We also find that there are several possible extensions worthy of further investigation. First, our data structure allows for only a single intervention with one change-point per subject. Generally, subjects in longitudinal studies may have single or multiple concomitant interventions which can be turned on or off at different time points. In such situations, more general shared-parameter models may be needed to accommodate the possibility of multiple interventions and/or multiple change-points. Second, our model relies on linear functions to describe the trends before and after the intervention. It can be generalized to models with nonlinear response curves.

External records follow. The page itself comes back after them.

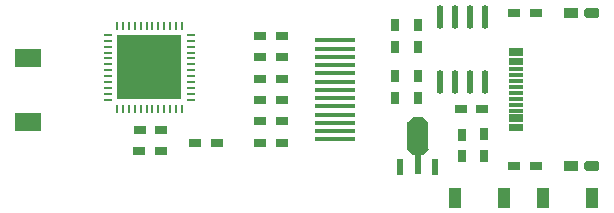
<source format=gtp>
G04*
G04 #@! TF.GenerationSoftware,Altium Limited,Altium Designer,21.8.1 (53)*
G04*
G04 Layer_Color=8421504*
%FSLAX25Y25*%
%MOIN*%
G70*
G04*
G04 #@! TF.SameCoordinates,F7FF72C4-72FB-41D8-A861-7DFCE6F03B73*
G04*
G04*
G04 #@! TF.FilePolarity,Positive*
G04*
G01*
G75*
%ADD15R,0.03150X0.04000*%
%ADD16R,0.04000X0.03150*%
%ADD17R,0.04000X0.03000*%
%ADD18R,0.03000X0.04000*%
%ADD19R,0.04528X0.01181*%
%ADD20R,0.04520X0.01180*%
%ADD21R,0.03937X0.06693*%
%ADD22O,0.02260X0.08014*%
G04:AMPARAMS|DCode=23|XSize=125mil|YSize=70mil|CornerRadius=0mil|HoleSize=0mil|Usage=FLASHONLY|Rotation=90.000|XOffset=0mil|YOffset=0mil|HoleType=Round|Shape=Octagon|*
%AMOCTAGOND23*
4,1,8,0.01750,0.06250,-0.01750,0.06250,-0.03500,0.04500,-0.03500,-0.04500,-0.01750,-0.06250,0.01750,-0.06250,0.03500,-0.04500,0.03500,0.04500,0.01750,0.06250,0.0*
%
%ADD23OCTAGOND23*%

%ADD24R,0.02362X0.05512*%
%ADD25R,0.02362X0.07087*%
%ADD26R,0.08661X0.05906*%
G04:AMPARAMS|DCode=27|XSize=50mil|YSize=35mil|CornerRadius=0mil|HoleSize=0mil|Usage=FLASHONLY|Rotation=0.000|XOffset=0mil|YOffset=0mil|HoleType=Round|Shape=Octagon|*
%AMOCTAGOND27*
4,1,8,0.02500,-0.00875,0.02500,0.00875,0.01625,0.01750,-0.01625,0.01750,-0.02500,0.00875,-0.02500,-0.00875,-0.01625,-0.01750,0.01625,-0.01750,0.02500,-0.00875,0.0*
%
%ADD27OCTAGOND27*%

%ADD28R,0.05000X0.03500*%
%ADD29R,0.13780X0.01575*%
%ADD30R,0.01102X0.03150*%
%ADD31R,0.03150X0.01102*%
%ADD32R,0.21260X0.21260*%
D15*
X574000Y211250D02*
D03*
Y203950D02*
D03*
X566600Y211250D02*
D03*
Y203950D02*
D03*
D16*
X528675Y193200D02*
D03*
X521375D02*
D03*
X613500Y164200D02*
D03*
X606200D02*
D03*
X528700Y186100D02*
D03*
X521400D02*
D03*
X507250Y171800D02*
D03*
X499950D02*
D03*
X528675Y200300D02*
D03*
X521375D02*
D03*
X613500Y215000D02*
D03*
X606200D02*
D03*
D17*
X595600Y183000D02*
D03*
X588300D02*
D03*
X521400Y171900D02*
D03*
X528700D02*
D03*
X481200Y169200D02*
D03*
X488500D02*
D03*
X528675Y207400D02*
D03*
X521375D02*
D03*
X481300Y176200D02*
D03*
X488600D02*
D03*
X528650Y179000D02*
D03*
X521350D02*
D03*
D18*
X566600Y194000D02*
D03*
Y186700D02*
D03*
X596200Y167350D02*
D03*
Y174650D02*
D03*
X574000Y194000D02*
D03*
Y186700D02*
D03*
X588800Y167300D02*
D03*
Y174600D02*
D03*
D19*
X606757Y202689D02*
D03*
Y201508D02*
D03*
X606756Y199540D02*
D03*
Y198358D02*
D03*
X606757Y196390D02*
D03*
Y192453D02*
D03*
X606763Y190484D02*
D03*
X606757Y188516D02*
D03*
X606764Y186546D02*
D03*
X606755Y184579D02*
D03*
X606773Y180642D02*
D03*
Y179461D02*
D03*
X606763Y177492D02*
D03*
Y176311D02*
D03*
D20*
X606757Y194421D02*
D03*
X606757Y182610D02*
D03*
D21*
X586332Y153500D02*
D03*
X602868D02*
D03*
X632268D02*
D03*
X615732D02*
D03*
D22*
X581620Y192103D02*
D03*
X586620D02*
D03*
X591620D02*
D03*
X596620D02*
D03*
X581620Y213897D02*
D03*
X586620D02*
D03*
X591620D02*
D03*
X596620D02*
D03*
D23*
X574000Y174000D02*
D03*
D24*
X568094Y163913D02*
D03*
X579906D02*
D03*
D25*
X574000Y164701D02*
D03*
D26*
X444000Y178909D02*
D03*
Y200091D02*
D03*
D27*
X632000Y164200D02*
D03*
Y215000D02*
D03*
D28*
X625000Y164200D02*
D03*
Y215000D02*
D03*
D29*
X546500Y172965D02*
D03*
D03*
Y175720D02*
D03*
Y178476D02*
D03*
Y181232D02*
D03*
Y183988D02*
D03*
Y186744D02*
D03*
Y189500D02*
D03*
Y192256D02*
D03*
Y195012D02*
D03*
Y197768D02*
D03*
Y200523D02*
D03*
Y203279D02*
D03*
Y206035D02*
D03*
D30*
X473800Y183241D02*
D03*
X475769Y183241D02*
D03*
X477737Y183241D02*
D03*
X479706Y183241D02*
D03*
X481674Y183241D02*
D03*
X483643Y183241D02*
D03*
X485611Y183241D02*
D03*
X487580Y183241D02*
D03*
X489548Y183241D02*
D03*
X491517Y183241D02*
D03*
X493485Y183241D02*
D03*
X495454Y183241D02*
D03*
X495454Y210800D02*
D03*
X493485Y210800D02*
D03*
X491517Y210800D02*
D03*
X489548Y210800D02*
D03*
X487580Y210800D02*
D03*
X485611Y210800D02*
D03*
X483643Y210801D02*
D03*
X481674Y210800D02*
D03*
X479706Y210801D02*
D03*
X477737Y210800D02*
D03*
X475769Y210801D02*
D03*
X473800Y210800D02*
D03*
D31*
X498407Y186195D02*
D03*
X498406Y188164D02*
D03*
X498407Y190132D02*
D03*
X498406Y192101D02*
D03*
X498407Y194069D02*
D03*
X498406Y196038D02*
D03*
X498407Y198006D02*
D03*
X498406Y199975D02*
D03*
X498407Y201943D02*
D03*
X498406Y203912D02*
D03*
X498407Y205880D02*
D03*
X498406Y207849D02*
D03*
X470847Y207849D02*
D03*
X470848Y205880D02*
D03*
X470847Y203912D02*
D03*
X470848Y201943D02*
D03*
X470847Y199975D02*
D03*
X470848Y198006D02*
D03*
X470847Y196038D02*
D03*
X470848Y194069D02*
D03*
X470847Y192101D02*
D03*
X470848Y190132D02*
D03*
X470847Y188164D02*
D03*
X470848Y186195D02*
D03*
D32*
X484627Y197021D02*
D03*
M02*

</source>
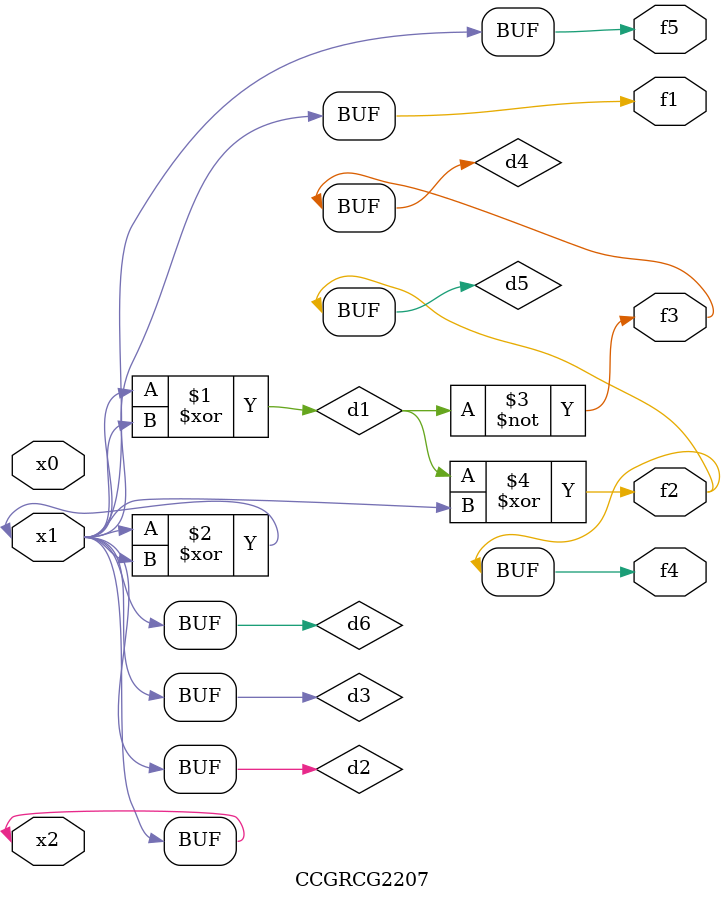
<source format=v>
module CCGRCG2207(
	input x0, x1, x2,
	output f1, f2, f3, f4, f5
);

	wire d1, d2, d3, d4, d5, d6;

	xor (d1, x1, x2);
	buf (d2, x1, x2);
	xor (d3, x1, x2);
	nor (d4, d1);
	xor (d5, d1, d2);
	buf (d6, d2, d3);
	assign f1 = d6;
	assign f2 = d5;
	assign f3 = d4;
	assign f4 = d5;
	assign f5 = d6;
endmodule

</source>
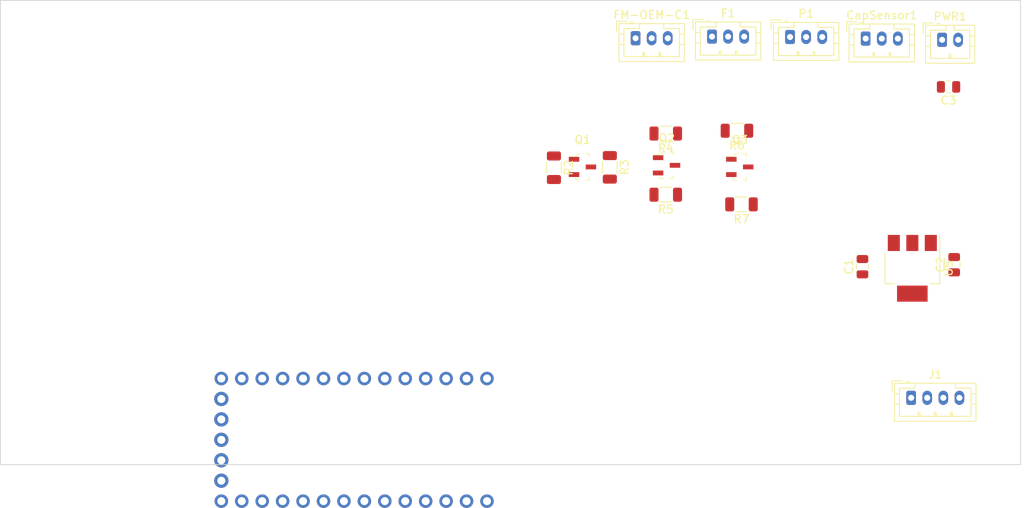
<source format=kicad_pcb>
(kicad_pcb (version 20211014) (generator pcbnew)

  (general
    (thickness 1.6)
  )

  (paper "A4")
  (layers
    (0 "F.Cu" signal)
    (31 "B.Cu" signal)
    (32 "B.Adhes" user "B.Adhesive")
    (33 "F.Adhes" user "F.Adhesive")
    (34 "B.Paste" user)
    (35 "F.Paste" user)
    (36 "B.SilkS" user "B.Silkscreen")
    (37 "F.SilkS" user "F.Silkscreen")
    (38 "B.Mask" user)
    (39 "F.Mask" user)
    (40 "Dwgs.User" user "User.Drawings")
    (41 "Cmts.User" user "User.Comments")
    (42 "Eco1.User" user "User.Eco1")
    (43 "Eco2.User" user "User.Eco2")
    (44 "Edge.Cuts" user)
    (45 "Margin" user)
    (46 "B.CrtYd" user "B.Courtyard")
    (47 "F.CrtYd" user "F.Courtyard")
    (48 "B.Fab" user)
    (49 "F.Fab" user)
    (50 "User.1" user)
    (51 "User.2" user)
    (52 "User.3" user)
    (53 "User.4" user)
    (54 "User.5" user)
    (55 "User.6" user)
    (56 "User.7" user)
    (57 "User.8" user)
    (58 "User.9" user)
  )

  (setup
    (stackup
      (layer "F.SilkS" (type "Top Silk Screen"))
      (layer "F.Paste" (type "Top Solder Paste"))
      (layer "F.Mask" (type "Top Solder Mask") (thickness 0.01))
      (layer "F.Cu" (type "copper") (thickness 0.035))
      (layer "dielectric 1" (type "core") (thickness 1.51) (material "FR4") (epsilon_r 4.5) (loss_tangent 0.02))
      (layer "B.Cu" (type "copper") (thickness 0.035))
      (layer "B.Mask" (type "Bottom Solder Mask") (thickness 0.01))
      (layer "B.Paste" (type "Bottom Solder Paste"))
      (layer "B.SilkS" (type "Bottom Silk Screen"))
      (copper_finish "None")
      (dielectric_constraints no)
    )
    (pad_to_mask_clearance 0)
    (pcbplotparams
      (layerselection 0x00010fc_ffffffff)
      (disableapertmacros false)
      (usegerberextensions false)
      (usegerberattributes true)
      (usegerberadvancedattributes true)
      (creategerberjobfile true)
      (svguseinch false)
      (svgprecision 6)
      (excludeedgelayer true)
      (plotframeref false)
      (viasonmask false)
      (mode 1)
      (useauxorigin false)
      (hpglpennumber 1)
      (hpglpenspeed 20)
      (hpglpendiameter 15.000000)
      (dxfpolygonmode true)
      (dxfimperialunits true)
      (dxfusepcbnewfont true)
      (psnegative false)
      (psa4output false)
      (plotreference true)
      (plotvalue true)
      (plotinvisibletext false)
      (sketchpadsonfab false)
      (subtractmaskfromsilk false)
      (outputformat 1)
      (mirror false)
      (drillshape 1)
      (scaleselection 1)
      (outputdirectory "")
    )
  )

  (net 0 "")
  (net 1 "HV")
  (net 2 "GND")
  (net 3 "+3V3")
  (net 4 "LV")
  (net 5 "+5V")
  (net 6 "/D13")
  (net 7 "/D11")
  (net 8 "/A3")
  (net 9 "Net-(FM-OEM-C1-Pad3)")
  (net 10 "Net-(F1-C1-Pad3)")
  (net 11 "unconnected-(J1-Pad2)")
  (net 12 "/TX")
  (net 13 "/RX")
  (net 14 "unconnected-(CapSensor1-Pad3)")
  (net 15 "Net-(P1-Pad3)")

  (footprint "digikey-kicad-library-master:SOT-23-3" (layer "F.Cu") (at 207.45 77.3))

  (footprint (layer "F.Cu") (at 148.09 118.84 180))

  (footprint "digikey-kicad-library-master:SOT-23-3" (layer "F.Cu") (at 198.35 77.1))

  (footprint "Resistor_SMD:R_1206_3216Metric" (layer "F.Cu") (at 198.25 73.15 180))

  (footprint (layer "F.Cu") (at 168.41 118.84 180))

  (footprint (layer "F.Cu") (at 158.25 118.84 180))

  (footprint (layer "F.Cu") (at 160.79 118.84 180))

  (footprint "Capacitor_SMD:C_0805_2012Metric" (layer "F.Cu") (at 234.1 89.45 90))

  (footprint "Resistor_SMD:R_1206_3216Metric" (layer "F.Cu") (at 198.25 80.75 180))

  (footprint (layer "F.Cu") (at 165.87 118.84 180))

  (footprint "Capacitor_SMD:C_0805_2012Metric" (layer "F.Cu") (at 222.7 89.7 90))

  (footprint (layer "F.Cu") (at 176.03 118.84 180))

  (footprint "Connector_JST:JST_PH_B4B-PH-K_1x04_P2.00mm_Vertical" (layer "F.Cu") (at 228.75 106))

  (footprint (layer "F.Cu") (at 150.63 103.6 180))

  (footprint "Resistor_SMD:R_1206_3216Metric" (layer "F.Cu") (at 207.1 72.8 180))

  (footprint (layer "F.Cu") (at 165.87 103.6 180))

  (footprint (layer "F.Cu") (at 145.55 103.6 180))

  (footprint (layer "F.Cu") (at 143.01 118.84 180))

  (footprint (layer "F.Cu") (at 170.95 103.6 180))

  (footprint (layer "F.Cu") (at 168.41 103.6 180))

  (footprint (layer "F.Cu") (at 153.17 103.6 180))

  (footprint (layer "F.Cu") (at 163.33 118.84 180))

  (footprint "Package_TO_SOT_SMD:SOT-223-3_TabPin2" (layer "F.Cu") (at 228.9 89.9 -90))

  (footprint "Connector_JST:JST_PH_B3B-PH-K_1x03_P2.00mm_Vertical" (layer "F.Cu") (at 213.7 61.15))

  (footprint "Connector_JST:JST_PH_B3B-PH-K_1x03_P2.00mm_Vertical" (layer "F.Cu") (at 194.5 61.3))

  (footprint (layer "F.Cu") (at 170.95 118.84 180))

  (footprint "Connector_JST:JST_PH_B2B-PH-K_1x02_P2.00mm_Vertical" (layer "F.Cu") (at 232.6 61.5))

  (footprint (layer "F.Cu") (at 143.01 108.68 180))

  (footprint (layer "F.Cu") (at 173.49 118.84 180))

  (footprint (layer "F.Cu") (at 143.01 103.6 180))

  (footprint (layer "F.Cu") (at 150.63 118.84 180))

  (footprint "digikey-kicad-library-master:SOT-23-3" (layer "F.Cu") (at 187.9 77.3))

  (footprint (layer "F.Cu") (at 153.17 118.84 180))

  (footprint (layer "F.Cu") (at 148.09 103.6 180))

  (footprint "Resistor_SMD:R_1206_3216Metric" (layer "F.Cu") (at 207.6625 81.95 180))

  (footprint (layer "F.Cu") (at 163.33 103.6 180))

  (footprint "Capacitor_SMD:C_0805_2012Metric" (layer "F.Cu") (at 233.4 67.35 180))

  (footprint (layer "F.Cu") (at 143.01 113.76 180))

  (footprint (layer "F.Cu") (at 143.01 106.14 180))

  (footprint "Connector_JST:JST_PH_B3B-PH-K_1x03_P2.00mm_Vertical" (layer "F.Cu") (at 204 61.1))

  (footprint (layer "F.Cu") (at 173.49 103.6 180))

  (footprint "Connector_JST:JST_PH_B3B-PH-K_1x03_P2.00mm_Vertical" (layer "F.Cu") (at 223.1 61.35))

  (footprint (layer "F.Cu") (at 176.03 103.6 180))

  (footprint "Resistor_SMD:R_1206_3216Metric" (layer "F.Cu") (at 184.35 77.4 -90))

  (footprint (layer "F.Cu") (at 143.01 116.3 180))

  (footprint (layer "F.Cu") (at 155.71 118.84 180))

  (footprint (layer "F.Cu") (at 145.55 118.84 180))

  (footprint "Resistor_SMD:R_1206_3216Metric" (layer "F.Cu") (at 191.3 77.35 -90))

  (footprint (layer "F.Cu") (at 160.79 103.6 180))

  (footprint (layer "F.Cu") (at 155.71 103.6 180))

  (footprint (layer "F.Cu") (at 143.01 111.22 180))

  (footprint (layer "F.Cu") (at 158.25 103.6 180))

  (gr_rect (start 242.35 114.3) (end 115.55 56.6) (layer "Edge.Cuts") (width 0.1) (fill none) (tstamp f88362d2-4cb0-4f5f-872f-1848d7137873))

)

</source>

Finally, we use the classical frequentist’s framework for the B-spline methods. In a different context, Fahrmeir and Lang [28] demonstrated a promising Bayesian inference procedure for generalized additive mixed models based on Markov random field priors. Analogous approaches for our model and estimators may lead to useful confidence regions and model diagnostic procedures.